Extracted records
_ _ _ _ _ _ _
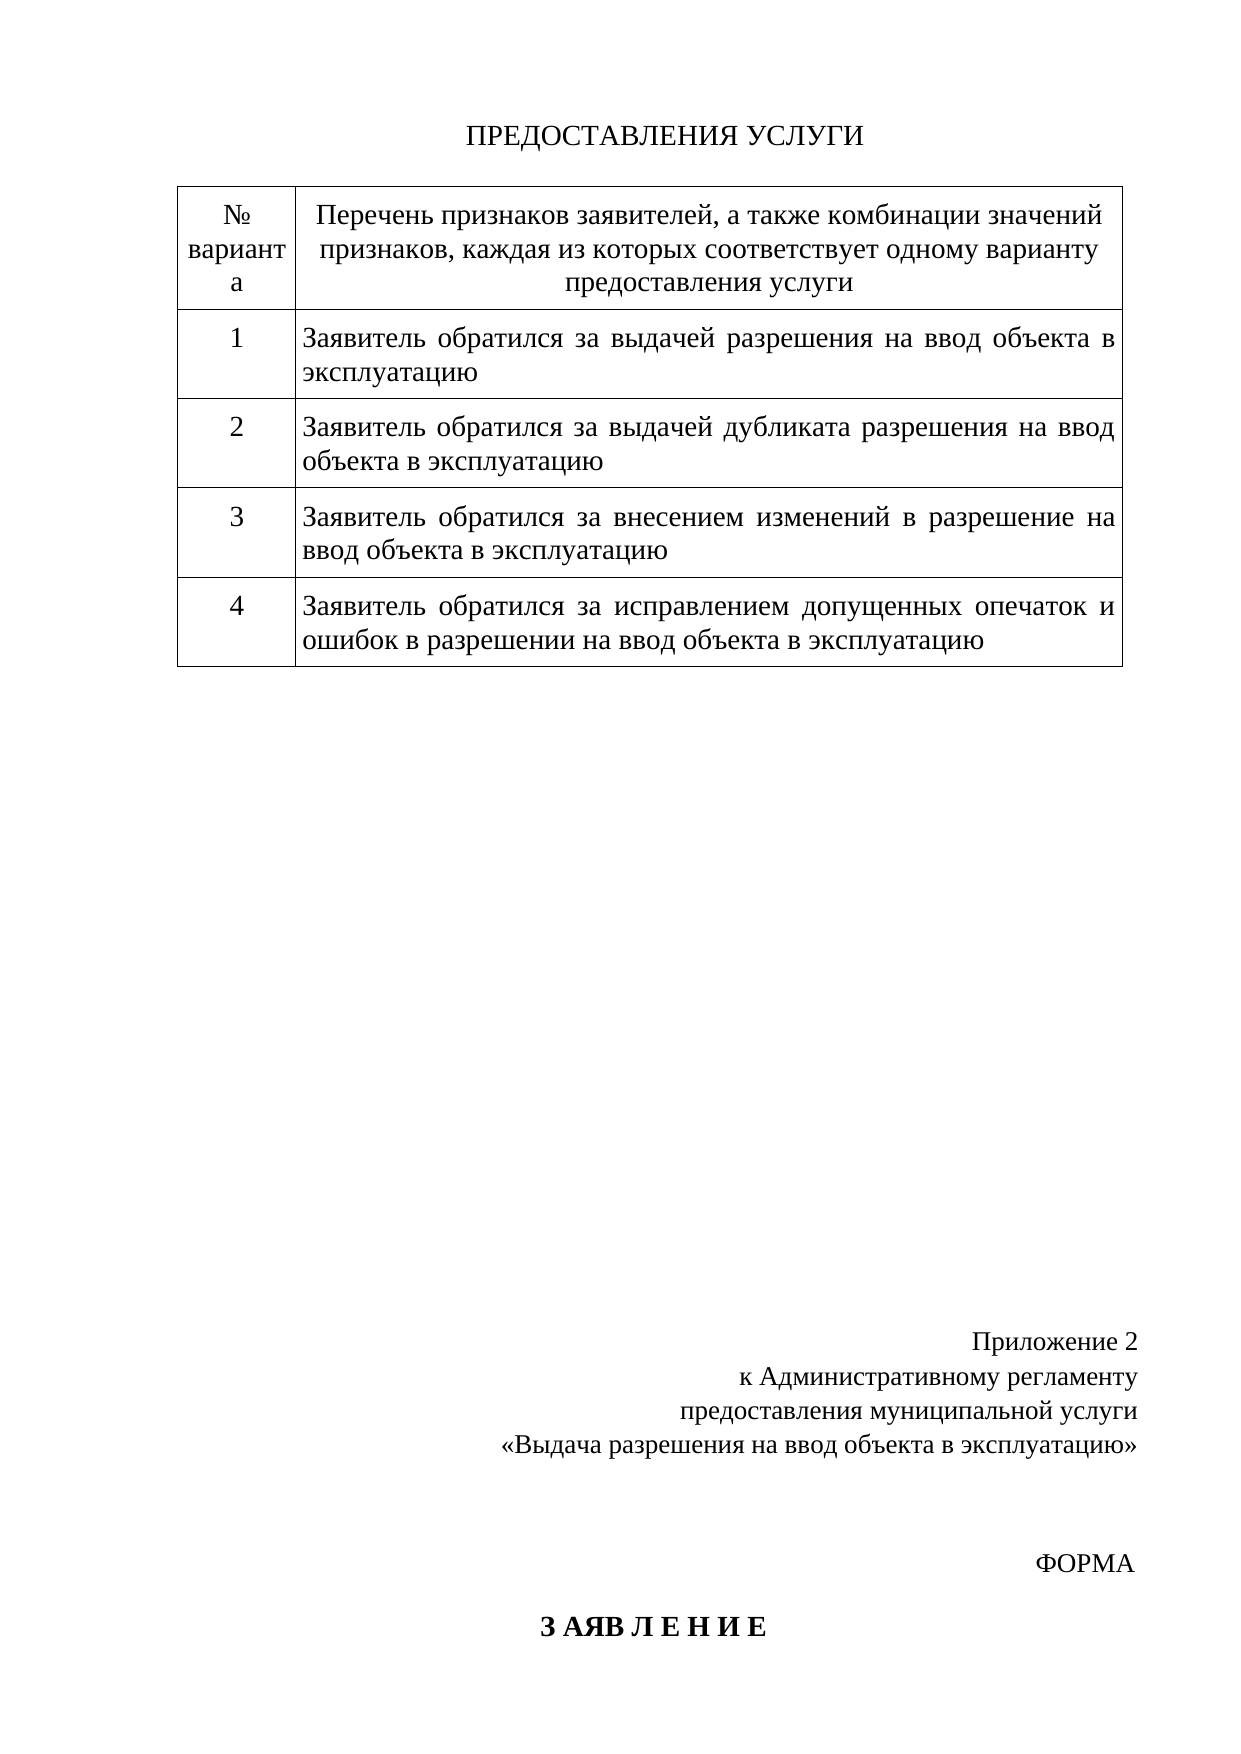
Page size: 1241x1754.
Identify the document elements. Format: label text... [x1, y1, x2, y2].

table_cell 2 [178, 399, 295, 487]
text Приложение 2 [191, 1325, 1138, 1356]
table_cell 4 [178, 578, 295, 666]
table_header № варианта [178, 187, 295, 308]
text ФОРМА [177, 1547, 1135, 1578]
text к Административному регламенту [191, 1359, 1138, 1391]
table_cell 1 [178, 310, 295, 398]
table_cell Заявитель обратился за выдачей дубликата разрешения на ввод объекта в эксплуатацию [296, 399, 1122, 487]
table_cell Заявитель обратился за выдачей разрешения на ввод объекта в эксплуатацию [296, 310, 1122, 398]
subtitle З АЯВ Л Е Н И Е [177, 1609, 1129, 1643]
title ПРЕДОСТАВЛЕНИЯ УСЛУГИ [177, 118, 1152, 152]
text «Выдача разрешения на ввод объекта в эксплуатацию» [191, 1428, 1138, 1460]
text предоставления муниципальной услуги [191, 1394, 1138, 1425]
table_cell Заявитель обратился за внесением изменений в разрешение на ввод объекта в эксплуатацию [296, 488, 1122, 577]
table_header Перечень признаков заявителей, а также комбинации значений признаков, каждая из которых соответствует одному варианту предоставления услуги [296, 187, 1122, 308]
table_cell Заявитель обратился за исправлением допущенных опечаток и ошибок в разрешении на ввод объекта в эксплуатацию [296, 578, 1122, 666]
table_cell 3 [178, 488, 295, 577]
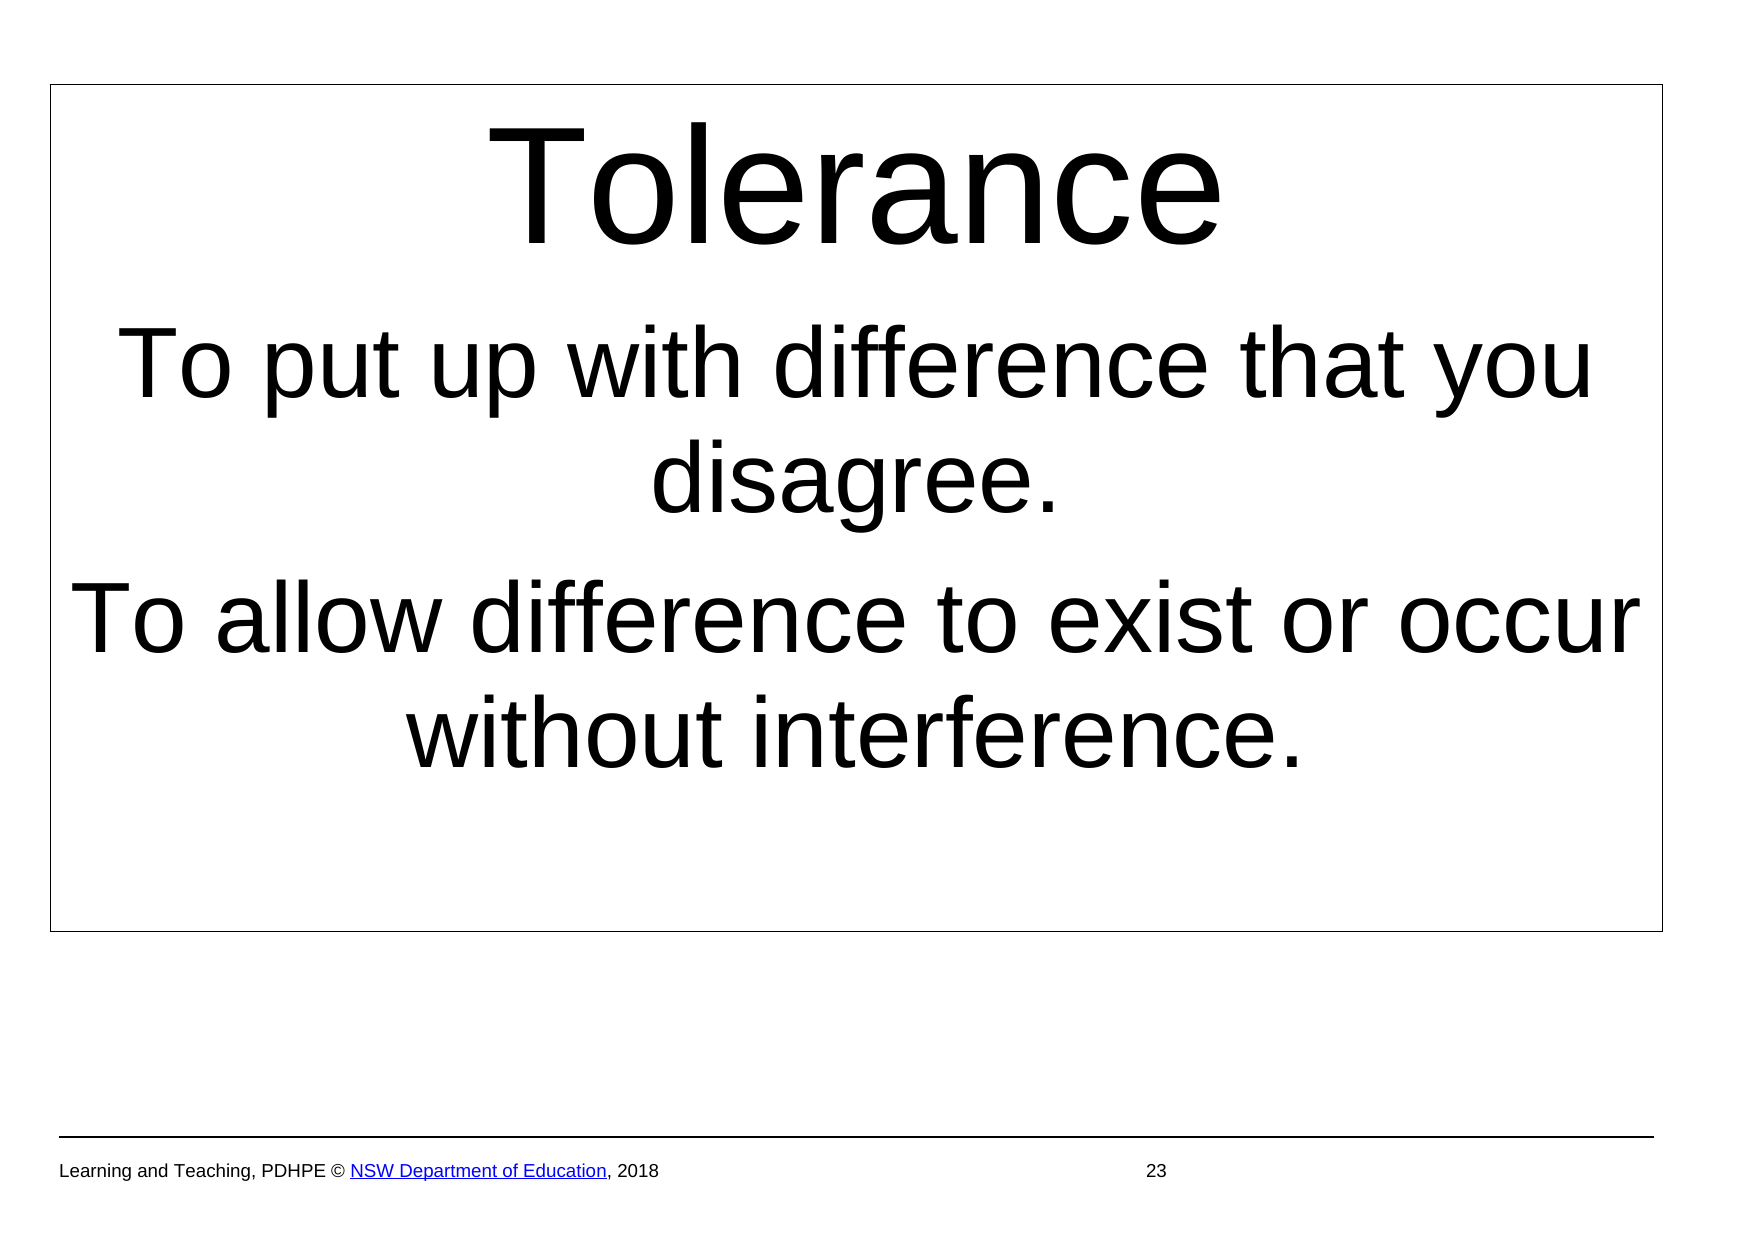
_ _ _ _ _ _ _
**Task statement:**
For each entry, copy the text exactly and leave out any image it carries.

**Response to this task:**
Page size: 1241x1754.
Identify the document elements. Format: label text... [x1, y1, x2, y2].

table_cell 2 [178, 399, 295, 487]
text Приложение 2 [191, 1325, 1138, 1356]
table_cell 4 [178, 578, 295, 666]
table_header № варианта [178, 187, 295, 308]
text ФОРМА [177, 1547, 1135, 1578]
text к Административному регламенту [191, 1359, 1138, 1391]
table_cell 1 [178, 310, 295, 398]
table_cell Заявитель обратился за выдачей дубликата разрешения на ввод объекта в эксплуатацию [296, 399, 1122, 487]
table_cell Заявитель обратился за выдачей разрешения на ввод объекта в эксплуатацию [296, 310, 1122, 398]
subtitle З АЯВ Л Е Н И Е [177, 1609, 1129, 1643]
title ПРЕДОСТАВЛЕНИЯ УСЛУГИ [177, 118, 1152, 152]
text «Выдача разрешения на ввод объекта в эксплуатацию» [191, 1428, 1138, 1460]
text предоставления муниципальной услуги [191, 1394, 1138, 1425]
table_cell Заявитель обратился за внесением изменений в разрешение на ввод объекта в эксплуатацию [296, 488, 1122, 577]
table_header Перечень признаков заявителей, а также комбинации значений признаков, каждая из которых соответствует одному варианту предоставления услуги [296, 187, 1122, 308]
table_cell Заявитель обратился за исправлением допущенных опечаток и ошибок в разрешении на ввод объекта в эксплуатацию [296, 578, 1122, 666]
table_cell 3 [178, 488, 295, 577]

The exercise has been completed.